Classic example: Intel Haswell chips can only do addition on one of their execution units, so you double your throughput by doing a fused multiply-add on the other with a multiplicand of 1.

Classic example: For large enough matrix multiplications you can load your data in such a way that the problem really is CPU-bound, even if you have to load from disk. Double up your data size with an integer representation of the matrix and do some integer-backed emulated floating point instructions for a chunk of the matrix and floating point for the other. You reduce the factor in the O(n^(2.7..3)) and add some extra O(n^2) work and some extra space (assuming you don't waste too many instructions on full IEEE compliance and don't need it for that application).
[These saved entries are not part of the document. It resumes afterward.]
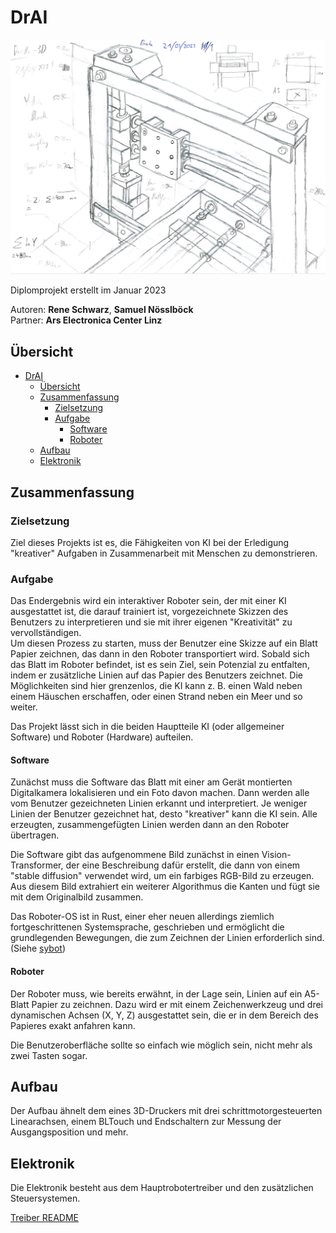# DrAI

![Hauptbild (Skizze)](./documentation/images/main.PNG)

Diplomprojekt erstellt im Januar 2023

Autoren: **Rene Schwarz**, **Samuel Nösslböck**  
Partner: **Ars Electronica Center Linz**

## Übersicht

- [DrAI](#drai)
  - [Übersicht](#übersicht)
  - [Zusammenfassung](#zusammenfassung)
    - [Zielsetzung](#zielsetzung)
    - [Aufgabe](#aufgabe)
      - [Software](#software)
      - [Roboter](#roboter)
  - [Aufbau](#aufbau)
  - [Elektronik](#elektronik)

## Zusammenfassung

### Zielsetzung

Ziel dieses Projekts ist es, die Fähigkeiten von KI bei der Erledigung "kreativer" Aufgaben in Zusammenarbeit mit Menschen zu demonstrieren.

### Aufgabe

Das Endergebnis wird ein interaktiver Roboter sein, der mit einer KI ausgestattet ist, die darauf trainiert ist, vorgezeichnete Skizzen des Benutzers zu interpretieren und sie mit ihrer eigenen "Kreativität" zu vervollständigen.  
Um diesen Prozess zu starten, muss der Benutzer eine Skizze auf ein Blatt Papier zeichnen, das dann in den Roboter transportiert wird. Sobald sich das Blatt im Roboter befindet, ist es sein Ziel, sein Potenzial zu entfalten, indem er zusätzliche Linien auf das Papier des Benutzers zeichnet. Die Möglichkeiten sind hier grenzenlos, die KI kann z. B. einen Wald neben einem Häuschen erschaffen, oder einen Strand neben ein Meer und so weiter.

Das Projekt lässt sich in die beiden Hauptteile KI (oder allgemeiner Software) und Roboter (Hardware) aufteilen.

#### Software

Zunächst muss die Software das Blatt mit einer am Gerät montierten Digitalkamera lokalisieren und ein Foto davon machen. Dann werden alle vom Benutzer gezeichneten Linien erkannt und interpretiert. Je weniger Linien der Benutzer gezeichnet hat, desto "kreativer" kann die KI sein. Alle erzeugten, zusammengefügten Linien werden dann an den Roboter übertragen.

Die Software gibt das aufgenommene Bild zunächst in einen Vision-Transformer, der eine Beschreibung dafür erstellt, die dann von einem "stable diffusion" verwendet wird, um ein farbiges RGB-Bild zu erzeugen. Aus diesem Bild extrahiert ein weiterer Algorithmus die Kanten und fügt sie mit dem Originalbild zusammen.

Das Roboter-OS ist in Rust, einer eher neuen allerdings ziemlich fortgeschrittenen Systemsprache, geschrieben und ermöglicht die grundlegenden Bewegungen, die zum Zeichnen der Linien erforderlich sind. (Siehe [sybot](https://github.com/SamuelNoesslboeck/sybot))

#### Roboter

Der Roboter muss, wie bereits erwähnt, in der Lage sein, Linien auf ein A5-Blatt Papier zu zeichnen. Dazu wird er mit einem Zeichenwerkzeug und drei dynamischen Achsen (X, Y, Z) ausgestattet sein, die er in dem Bereich des Papieres exakt anfahren kann.

Die Benutzeroberfläche sollte so einfach wie möglich sein, nicht mehr als zwei Tasten sogar.

## Aufbau

Der Aufbau ähnelt dem eines 3D-Druckers mit drei schrittmotorgesteuerten Linearachsen, einem BLTouch und Endschaltern zur Messung der Ausgangsposition und mehr.

## Elektronik

Die Elektronik besteht aus dem Hauptrobotertreiber und den zusätzlichen Steuersystemen.

[Treiber README](./electronics/drake_electronics/README.md)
And so on. It's a fun trick, and often the compiler isn't able to execute it effectively. The same idea applies with all but the most trivial loops; until recently (last 10 years or so?), gcc wouldn't interleave cumulative sums to reduce the data dependencies (just keep 4 running totals instead of 1, skip by 4 each loop, and merge the sums and any stragglers at the end -- distinct from loop unrolling in that the major gain is from better pipelining rather than just reduced loop overhead -- it still works with vectorized accumulators). Not that it matters if you're IO-bound (which you often are on that sort of problem), but for mediumish datasets the idea still applies.

323 3 years ago | |

This raises the question: how many 32-bit crc32 pipelines do modern AMD CPUs have?

corsix 3 years ago | | |

https://uops.info/html-instr/CRC32_R64_R64.html answers that for you. Zen2 and Zen3 same as Intel: latency 3, throughput 1. Older AMD chips less good.

nynx 3 years ago | |

I think it’s that there’s one crc32 pipeline, but it can have up to three ops running through it at once, at different stages. I could be misreading the article though!

MrFuchs 3 years ago | | |

Indeed, only one port supports the corresponding instruction on Intel CPUs.

jscipione 3 years ago |

Is there a license associated with this code that I could use to include in an MIT licensed open source project? There are a couple of file system drivers that could use a faster crc32 check.